Source records
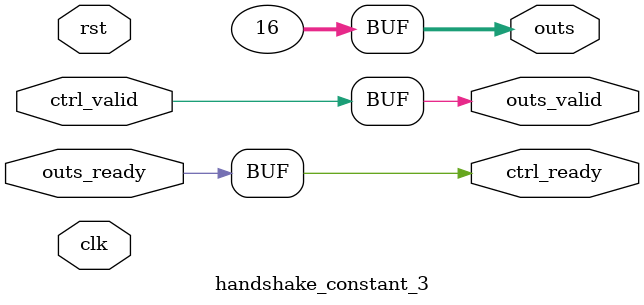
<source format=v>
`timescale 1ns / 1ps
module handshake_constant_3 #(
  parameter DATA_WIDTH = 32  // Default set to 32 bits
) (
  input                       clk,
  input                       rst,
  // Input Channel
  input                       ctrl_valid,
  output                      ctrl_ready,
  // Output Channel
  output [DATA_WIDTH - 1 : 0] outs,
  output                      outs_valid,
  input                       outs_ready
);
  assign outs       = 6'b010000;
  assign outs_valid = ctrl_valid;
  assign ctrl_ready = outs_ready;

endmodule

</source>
==
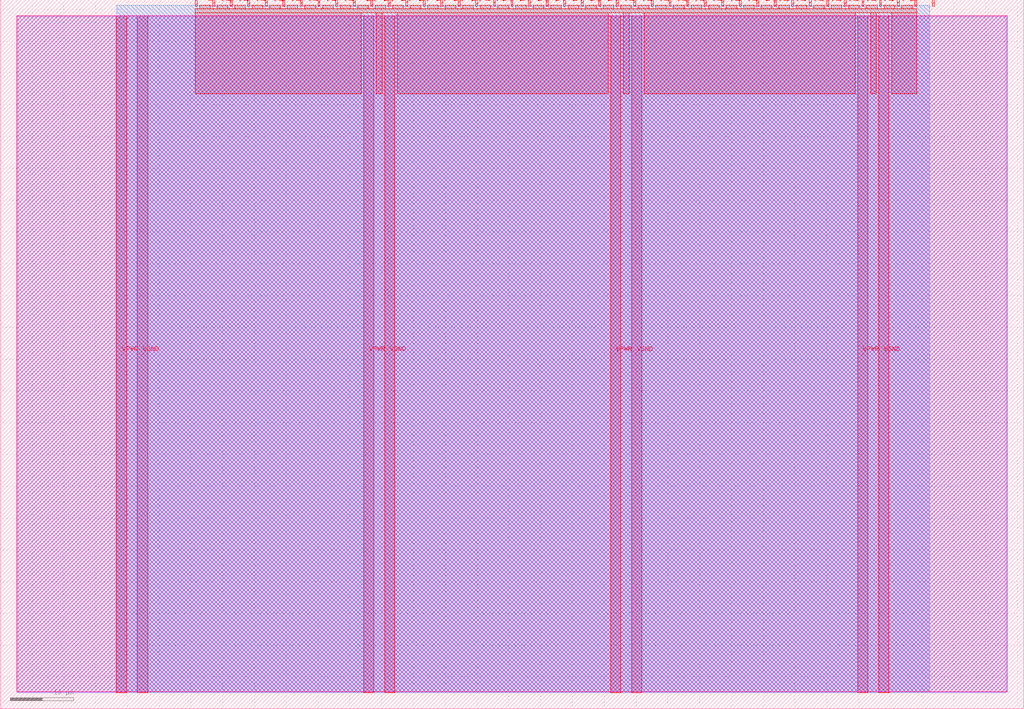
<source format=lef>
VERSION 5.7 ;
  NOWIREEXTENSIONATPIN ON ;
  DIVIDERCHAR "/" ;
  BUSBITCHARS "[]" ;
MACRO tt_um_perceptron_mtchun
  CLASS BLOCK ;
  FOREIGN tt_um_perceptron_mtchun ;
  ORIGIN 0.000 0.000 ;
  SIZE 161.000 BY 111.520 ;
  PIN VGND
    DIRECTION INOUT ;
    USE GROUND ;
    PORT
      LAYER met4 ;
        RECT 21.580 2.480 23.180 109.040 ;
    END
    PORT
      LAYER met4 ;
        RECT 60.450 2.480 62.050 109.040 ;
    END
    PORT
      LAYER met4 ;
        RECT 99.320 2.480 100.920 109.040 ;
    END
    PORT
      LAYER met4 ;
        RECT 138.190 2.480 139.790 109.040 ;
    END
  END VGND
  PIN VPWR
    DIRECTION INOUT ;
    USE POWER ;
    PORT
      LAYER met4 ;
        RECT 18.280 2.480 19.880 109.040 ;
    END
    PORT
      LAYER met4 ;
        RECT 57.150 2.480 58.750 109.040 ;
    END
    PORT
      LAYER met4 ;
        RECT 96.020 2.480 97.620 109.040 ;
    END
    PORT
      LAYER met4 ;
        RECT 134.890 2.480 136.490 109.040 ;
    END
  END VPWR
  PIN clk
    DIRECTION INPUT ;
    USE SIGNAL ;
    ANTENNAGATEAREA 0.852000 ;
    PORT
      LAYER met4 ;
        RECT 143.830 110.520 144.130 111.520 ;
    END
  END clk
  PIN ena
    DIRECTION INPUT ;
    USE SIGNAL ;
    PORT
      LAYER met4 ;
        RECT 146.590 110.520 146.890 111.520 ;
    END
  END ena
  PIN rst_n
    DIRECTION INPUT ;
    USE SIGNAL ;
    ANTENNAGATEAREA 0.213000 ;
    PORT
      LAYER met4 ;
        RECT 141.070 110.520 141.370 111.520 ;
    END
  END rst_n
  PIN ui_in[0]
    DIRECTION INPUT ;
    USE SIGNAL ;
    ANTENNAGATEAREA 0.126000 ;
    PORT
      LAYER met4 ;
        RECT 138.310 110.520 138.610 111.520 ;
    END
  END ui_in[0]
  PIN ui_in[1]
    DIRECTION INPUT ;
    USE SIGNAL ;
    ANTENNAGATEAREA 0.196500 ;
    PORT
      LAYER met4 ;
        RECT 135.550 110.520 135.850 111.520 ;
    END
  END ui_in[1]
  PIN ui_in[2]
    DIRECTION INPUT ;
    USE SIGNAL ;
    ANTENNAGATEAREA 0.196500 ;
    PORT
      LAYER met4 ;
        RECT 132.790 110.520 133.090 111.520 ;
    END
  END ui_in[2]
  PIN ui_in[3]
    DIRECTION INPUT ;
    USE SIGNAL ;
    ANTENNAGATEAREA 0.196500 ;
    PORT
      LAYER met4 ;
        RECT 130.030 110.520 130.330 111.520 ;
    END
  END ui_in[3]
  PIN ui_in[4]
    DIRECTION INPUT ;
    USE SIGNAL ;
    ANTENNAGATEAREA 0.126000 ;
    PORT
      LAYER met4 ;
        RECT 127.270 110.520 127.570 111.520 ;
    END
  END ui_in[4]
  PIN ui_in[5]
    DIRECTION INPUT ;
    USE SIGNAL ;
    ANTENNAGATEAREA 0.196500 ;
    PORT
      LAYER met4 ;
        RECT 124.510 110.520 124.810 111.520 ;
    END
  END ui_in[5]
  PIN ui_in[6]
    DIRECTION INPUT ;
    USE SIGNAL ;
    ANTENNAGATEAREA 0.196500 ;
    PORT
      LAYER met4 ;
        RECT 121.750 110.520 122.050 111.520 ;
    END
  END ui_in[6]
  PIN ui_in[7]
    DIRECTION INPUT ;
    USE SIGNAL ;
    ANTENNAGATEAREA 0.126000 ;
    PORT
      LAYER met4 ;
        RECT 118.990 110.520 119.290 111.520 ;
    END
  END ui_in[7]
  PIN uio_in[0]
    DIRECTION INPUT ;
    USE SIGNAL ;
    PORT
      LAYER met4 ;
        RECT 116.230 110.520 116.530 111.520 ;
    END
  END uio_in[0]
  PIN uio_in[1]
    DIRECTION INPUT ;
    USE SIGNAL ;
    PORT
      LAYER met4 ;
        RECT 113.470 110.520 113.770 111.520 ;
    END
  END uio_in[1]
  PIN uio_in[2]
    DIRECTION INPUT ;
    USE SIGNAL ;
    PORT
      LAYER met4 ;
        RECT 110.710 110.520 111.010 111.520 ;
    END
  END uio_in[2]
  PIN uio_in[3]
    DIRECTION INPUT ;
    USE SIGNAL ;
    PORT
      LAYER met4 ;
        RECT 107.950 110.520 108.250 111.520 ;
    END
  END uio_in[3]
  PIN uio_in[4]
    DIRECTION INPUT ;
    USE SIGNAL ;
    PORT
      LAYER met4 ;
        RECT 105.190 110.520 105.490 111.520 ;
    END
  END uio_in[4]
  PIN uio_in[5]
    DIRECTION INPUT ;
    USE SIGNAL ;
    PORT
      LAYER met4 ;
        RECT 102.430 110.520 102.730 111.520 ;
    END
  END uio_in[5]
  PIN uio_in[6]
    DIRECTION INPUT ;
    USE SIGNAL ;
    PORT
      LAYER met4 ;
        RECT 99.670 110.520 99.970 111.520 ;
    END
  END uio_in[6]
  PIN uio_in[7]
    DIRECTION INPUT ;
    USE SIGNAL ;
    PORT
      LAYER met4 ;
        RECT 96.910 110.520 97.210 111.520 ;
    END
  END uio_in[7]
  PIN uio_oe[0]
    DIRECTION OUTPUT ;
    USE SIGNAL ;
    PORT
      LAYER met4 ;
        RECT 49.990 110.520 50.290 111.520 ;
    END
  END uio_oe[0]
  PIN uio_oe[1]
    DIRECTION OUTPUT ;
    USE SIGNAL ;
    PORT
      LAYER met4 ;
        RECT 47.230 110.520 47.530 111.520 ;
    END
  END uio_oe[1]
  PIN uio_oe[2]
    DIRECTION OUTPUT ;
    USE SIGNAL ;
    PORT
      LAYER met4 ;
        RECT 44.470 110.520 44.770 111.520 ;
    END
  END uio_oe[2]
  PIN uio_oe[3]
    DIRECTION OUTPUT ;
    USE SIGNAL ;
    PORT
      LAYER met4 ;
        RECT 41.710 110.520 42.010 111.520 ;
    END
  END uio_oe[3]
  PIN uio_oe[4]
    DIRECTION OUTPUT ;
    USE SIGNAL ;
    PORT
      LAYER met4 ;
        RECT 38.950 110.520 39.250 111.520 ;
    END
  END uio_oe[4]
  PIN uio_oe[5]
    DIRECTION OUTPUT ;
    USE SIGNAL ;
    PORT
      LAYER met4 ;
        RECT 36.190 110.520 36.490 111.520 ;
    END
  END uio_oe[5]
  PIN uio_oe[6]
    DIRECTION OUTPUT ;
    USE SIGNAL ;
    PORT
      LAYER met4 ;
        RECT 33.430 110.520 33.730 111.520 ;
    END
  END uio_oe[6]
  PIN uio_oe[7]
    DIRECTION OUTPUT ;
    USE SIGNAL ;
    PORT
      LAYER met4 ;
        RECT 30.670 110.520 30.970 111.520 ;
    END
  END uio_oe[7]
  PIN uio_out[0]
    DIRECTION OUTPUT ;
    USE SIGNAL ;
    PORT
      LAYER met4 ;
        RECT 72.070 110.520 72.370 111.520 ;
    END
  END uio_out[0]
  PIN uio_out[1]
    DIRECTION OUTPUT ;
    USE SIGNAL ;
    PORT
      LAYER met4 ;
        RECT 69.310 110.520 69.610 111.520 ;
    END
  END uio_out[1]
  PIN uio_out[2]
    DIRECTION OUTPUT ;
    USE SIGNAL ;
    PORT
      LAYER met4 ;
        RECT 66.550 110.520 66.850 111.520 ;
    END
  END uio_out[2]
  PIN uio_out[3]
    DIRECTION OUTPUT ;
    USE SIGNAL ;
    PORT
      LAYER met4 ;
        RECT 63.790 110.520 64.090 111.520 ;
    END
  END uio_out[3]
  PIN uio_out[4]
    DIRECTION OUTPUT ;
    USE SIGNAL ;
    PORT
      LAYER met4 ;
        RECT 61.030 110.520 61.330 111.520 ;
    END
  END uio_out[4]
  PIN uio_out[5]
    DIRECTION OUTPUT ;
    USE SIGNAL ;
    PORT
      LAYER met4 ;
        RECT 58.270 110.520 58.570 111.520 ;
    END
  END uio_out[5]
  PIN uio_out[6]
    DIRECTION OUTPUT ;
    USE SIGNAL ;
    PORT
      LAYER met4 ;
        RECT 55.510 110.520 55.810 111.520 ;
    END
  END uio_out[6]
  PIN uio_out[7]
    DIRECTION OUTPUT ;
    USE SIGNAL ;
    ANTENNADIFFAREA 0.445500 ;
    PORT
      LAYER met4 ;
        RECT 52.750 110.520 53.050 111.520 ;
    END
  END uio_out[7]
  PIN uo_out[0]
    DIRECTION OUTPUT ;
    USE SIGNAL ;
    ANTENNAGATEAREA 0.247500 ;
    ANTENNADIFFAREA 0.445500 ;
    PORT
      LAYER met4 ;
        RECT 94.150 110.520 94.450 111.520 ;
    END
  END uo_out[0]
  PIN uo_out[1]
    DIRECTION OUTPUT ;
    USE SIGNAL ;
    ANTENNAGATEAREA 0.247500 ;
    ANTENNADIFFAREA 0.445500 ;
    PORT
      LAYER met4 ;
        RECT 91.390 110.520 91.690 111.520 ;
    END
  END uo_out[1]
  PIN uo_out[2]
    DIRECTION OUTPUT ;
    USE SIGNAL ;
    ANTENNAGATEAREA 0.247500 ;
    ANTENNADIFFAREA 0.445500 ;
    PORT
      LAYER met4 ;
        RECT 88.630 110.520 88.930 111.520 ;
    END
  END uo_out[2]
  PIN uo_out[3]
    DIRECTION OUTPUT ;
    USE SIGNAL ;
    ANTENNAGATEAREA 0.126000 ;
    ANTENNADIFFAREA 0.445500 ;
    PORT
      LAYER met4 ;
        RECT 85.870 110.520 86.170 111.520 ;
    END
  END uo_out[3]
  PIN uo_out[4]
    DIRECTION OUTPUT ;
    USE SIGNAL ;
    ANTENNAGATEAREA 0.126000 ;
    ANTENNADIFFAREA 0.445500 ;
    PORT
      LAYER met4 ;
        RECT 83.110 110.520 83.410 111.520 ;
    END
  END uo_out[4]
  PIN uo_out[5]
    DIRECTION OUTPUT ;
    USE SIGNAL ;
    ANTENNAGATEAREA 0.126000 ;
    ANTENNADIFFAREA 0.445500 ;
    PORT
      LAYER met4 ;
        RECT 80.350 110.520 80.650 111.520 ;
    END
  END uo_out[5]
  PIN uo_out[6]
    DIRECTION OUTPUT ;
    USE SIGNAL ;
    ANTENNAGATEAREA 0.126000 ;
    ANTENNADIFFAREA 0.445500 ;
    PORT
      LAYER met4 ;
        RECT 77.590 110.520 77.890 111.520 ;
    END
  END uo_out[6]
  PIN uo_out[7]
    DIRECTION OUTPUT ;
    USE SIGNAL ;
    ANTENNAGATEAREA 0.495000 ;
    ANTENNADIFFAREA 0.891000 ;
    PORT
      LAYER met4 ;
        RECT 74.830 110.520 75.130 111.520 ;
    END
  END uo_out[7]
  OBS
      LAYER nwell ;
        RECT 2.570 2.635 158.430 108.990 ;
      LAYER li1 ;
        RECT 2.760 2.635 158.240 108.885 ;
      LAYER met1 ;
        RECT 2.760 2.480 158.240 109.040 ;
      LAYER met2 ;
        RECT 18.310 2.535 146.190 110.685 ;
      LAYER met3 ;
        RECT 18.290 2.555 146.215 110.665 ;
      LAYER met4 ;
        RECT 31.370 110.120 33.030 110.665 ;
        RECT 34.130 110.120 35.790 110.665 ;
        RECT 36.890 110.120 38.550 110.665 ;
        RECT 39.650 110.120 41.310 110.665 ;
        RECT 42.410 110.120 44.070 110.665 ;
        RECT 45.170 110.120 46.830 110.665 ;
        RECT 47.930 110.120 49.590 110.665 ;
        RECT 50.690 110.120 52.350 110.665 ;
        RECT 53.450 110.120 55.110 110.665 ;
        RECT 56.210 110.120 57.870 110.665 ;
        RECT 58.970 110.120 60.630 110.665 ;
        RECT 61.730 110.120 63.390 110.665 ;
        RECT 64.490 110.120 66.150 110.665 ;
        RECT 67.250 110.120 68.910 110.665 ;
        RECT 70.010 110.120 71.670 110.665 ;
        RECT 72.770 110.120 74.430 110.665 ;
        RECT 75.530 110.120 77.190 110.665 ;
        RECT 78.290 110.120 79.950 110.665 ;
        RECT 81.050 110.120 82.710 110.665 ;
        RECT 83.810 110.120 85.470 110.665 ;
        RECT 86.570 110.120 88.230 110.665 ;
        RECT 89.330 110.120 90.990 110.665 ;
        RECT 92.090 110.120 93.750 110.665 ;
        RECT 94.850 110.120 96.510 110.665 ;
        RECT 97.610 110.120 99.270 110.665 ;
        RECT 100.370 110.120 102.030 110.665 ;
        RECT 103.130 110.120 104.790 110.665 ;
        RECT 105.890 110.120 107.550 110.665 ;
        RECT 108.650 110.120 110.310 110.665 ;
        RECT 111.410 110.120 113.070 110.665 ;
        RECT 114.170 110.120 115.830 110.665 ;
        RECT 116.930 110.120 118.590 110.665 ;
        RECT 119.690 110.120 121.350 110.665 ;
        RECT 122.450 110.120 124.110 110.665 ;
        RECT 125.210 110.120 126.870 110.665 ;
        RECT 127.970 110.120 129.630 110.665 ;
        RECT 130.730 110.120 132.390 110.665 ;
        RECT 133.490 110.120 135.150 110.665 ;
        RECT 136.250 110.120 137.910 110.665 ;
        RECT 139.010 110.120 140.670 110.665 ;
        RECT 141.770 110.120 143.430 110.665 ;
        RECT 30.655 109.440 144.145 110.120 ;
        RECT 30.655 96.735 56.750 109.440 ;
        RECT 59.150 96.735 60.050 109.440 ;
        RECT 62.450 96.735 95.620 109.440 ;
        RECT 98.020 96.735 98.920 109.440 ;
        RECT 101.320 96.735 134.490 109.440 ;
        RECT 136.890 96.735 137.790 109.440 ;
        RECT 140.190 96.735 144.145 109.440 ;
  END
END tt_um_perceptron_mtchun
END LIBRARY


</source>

[WHAT IS NEEDED]: Using the records above, restate word for word the lines from the one with "RECT 99.320 2.480 100.920 109.040 ;" through the one with "RECT 96.020 2.480 97.620 109.040 ;", both included.

[RESULT]:
        RECT 99.320 2.480 100.920 109.040 ;
    END
    PORT
      LAYER met4 ;
        RECT 138.190 2.480 139.790 109.040 ;
    END
  END VGND
  PIN VPWR
    DIRECTION INOUT ;
    USE POWER ;
    PORT
      LAYER met4 ;
        RECT 18.280 2.480 19.880 109.040 ;
    END
    PORT
      LAYER met4 ;
        RECT 57.150 2.480 58.750 109.040 ;
    END
    PORT
      LAYER met4 ;
        RECT 96.020 2.480 97.620 109.040 ;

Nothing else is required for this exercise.